= Beginning of Section =

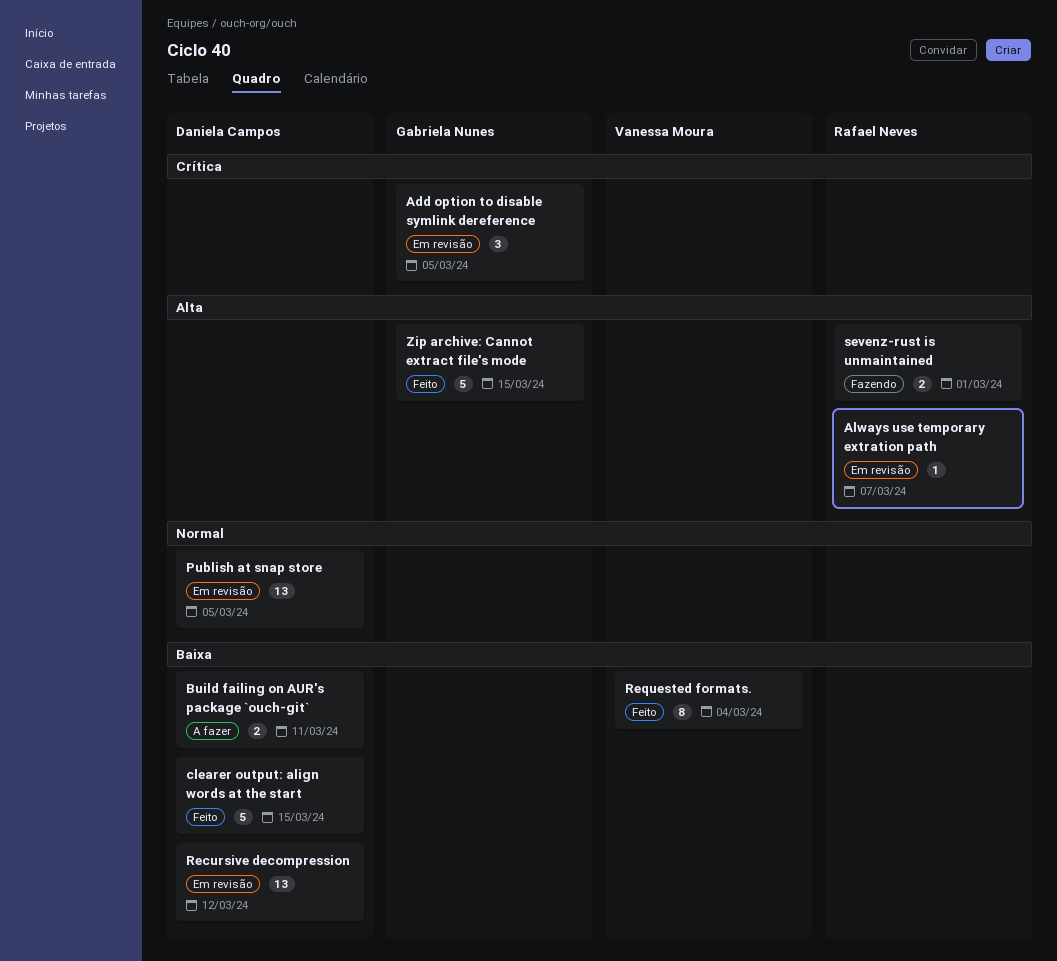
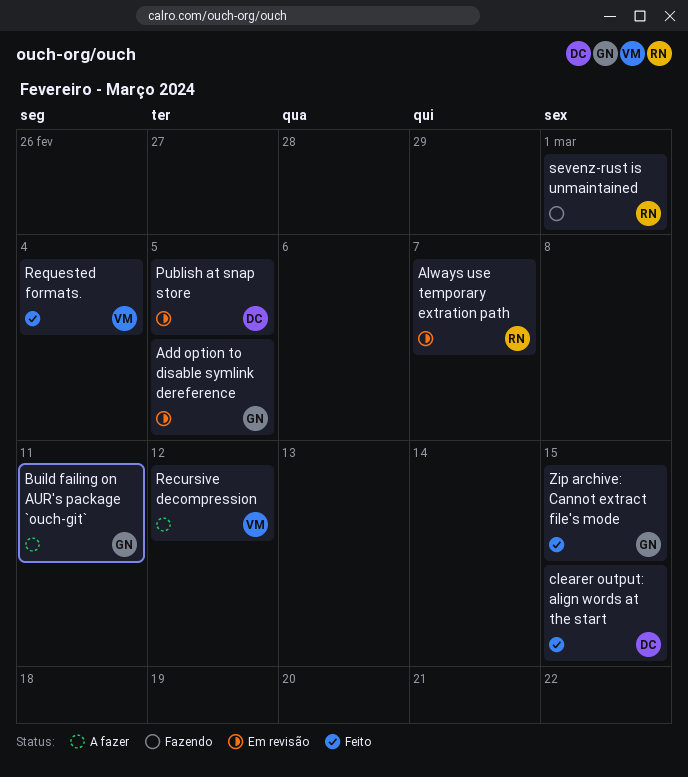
Build failing on AUR's package `ouch-git`, owner: Daniela Campos -> Gabriela Nunes
Recursive decompression, status: Em revisão -> A fazer
Recursive decompression, owner: Daniela Campos -> Vanessa Moura

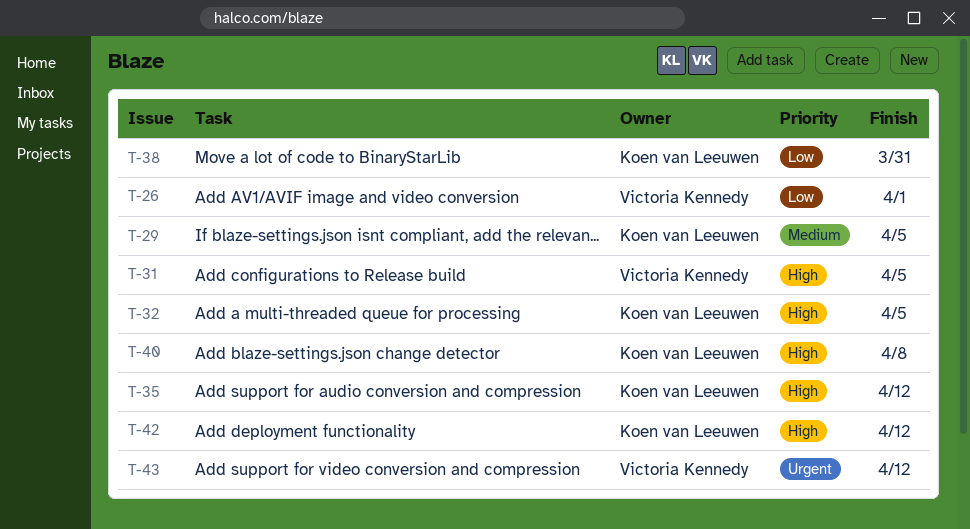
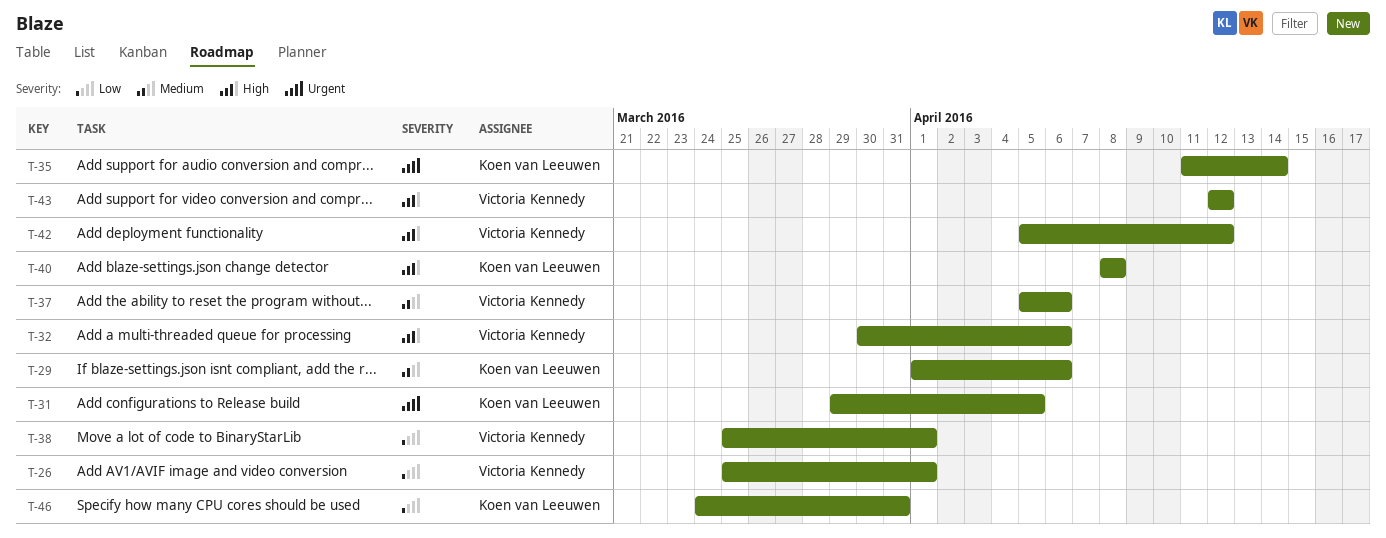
T-29, due: Apr 5 -> Apr 6
T-31, owner: Victoria Kennedy -> Koen van Leeuwen
T-31, priority: High -> Urgent
T-32, owner: Koen van Leeuwen -> Victoria Kennedy
T-32, due: Apr 5 -> Apr 6
T-35, priority: High -> Urgent
T-35, due: Apr 12 -> Apr 14
T-37: none -> present
T-38, owner: Koen van Leeuwen -> Victoria Kennedy
T-38, due: Mar 31 -> Apr 1
T-42, owner: Koen van Leeuwen -> Victoria Kennedy
T-43, priority: Urgent -> High
T-46: none -> present

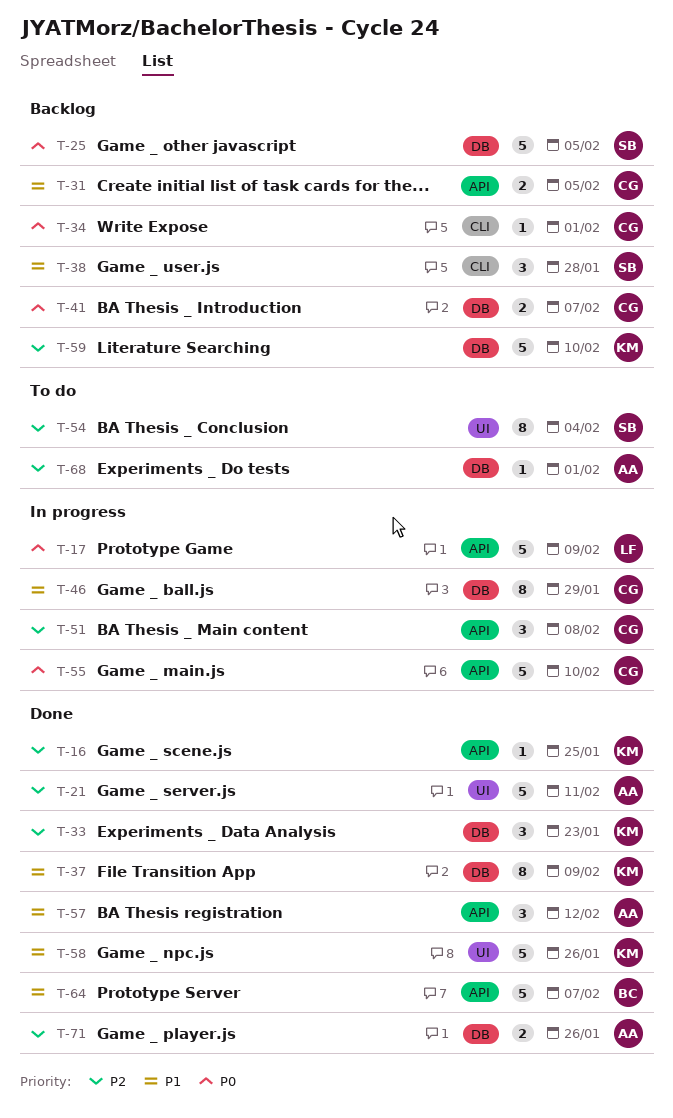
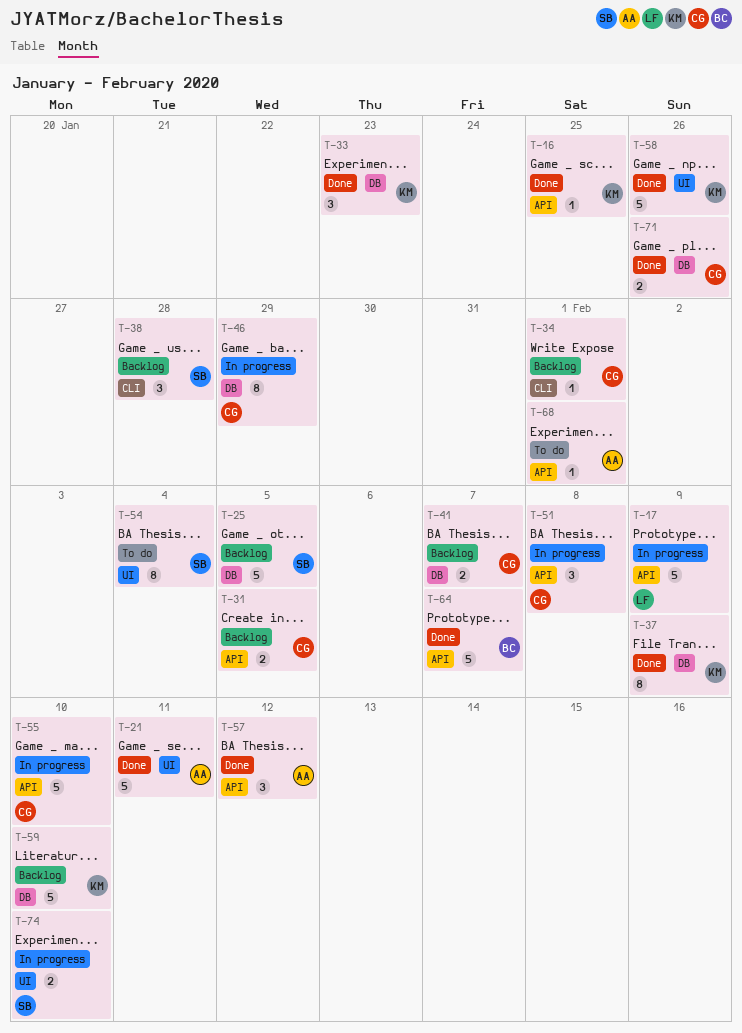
T-68, label: DB -> API
T-71, owner: AA -> CG
T-74: none -> present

= End of Section =

> **What you are asked to do**
Word for word, output the lines from the line bearing "T-31, priority: High -> Urgent" through the end of the records above, and only those, without the pictures.

> **Expected answer**
T-31, priority: High -> Urgent
T-32, owner: Koen van Leeuwen -> Victoria Kennedy
T-32, due: Apr 5 -> Apr 6
T-35, priority: High -> Urgent
T-35, due: Apr 12 -> Apr 14
T-37: none -> present
T-38, owner: Koen van Leeuwen -> Victoria Kennedy
T-38, due: Mar 31 -> Apr 1
T-42, owner: Koen van Leeuwen -> Victoria Kennedy
T-43, priority: Urgent -> High
T-46: none -> present

T-68, label: DB -> API
T-71, owner: AA -> CG
T-74: none -> present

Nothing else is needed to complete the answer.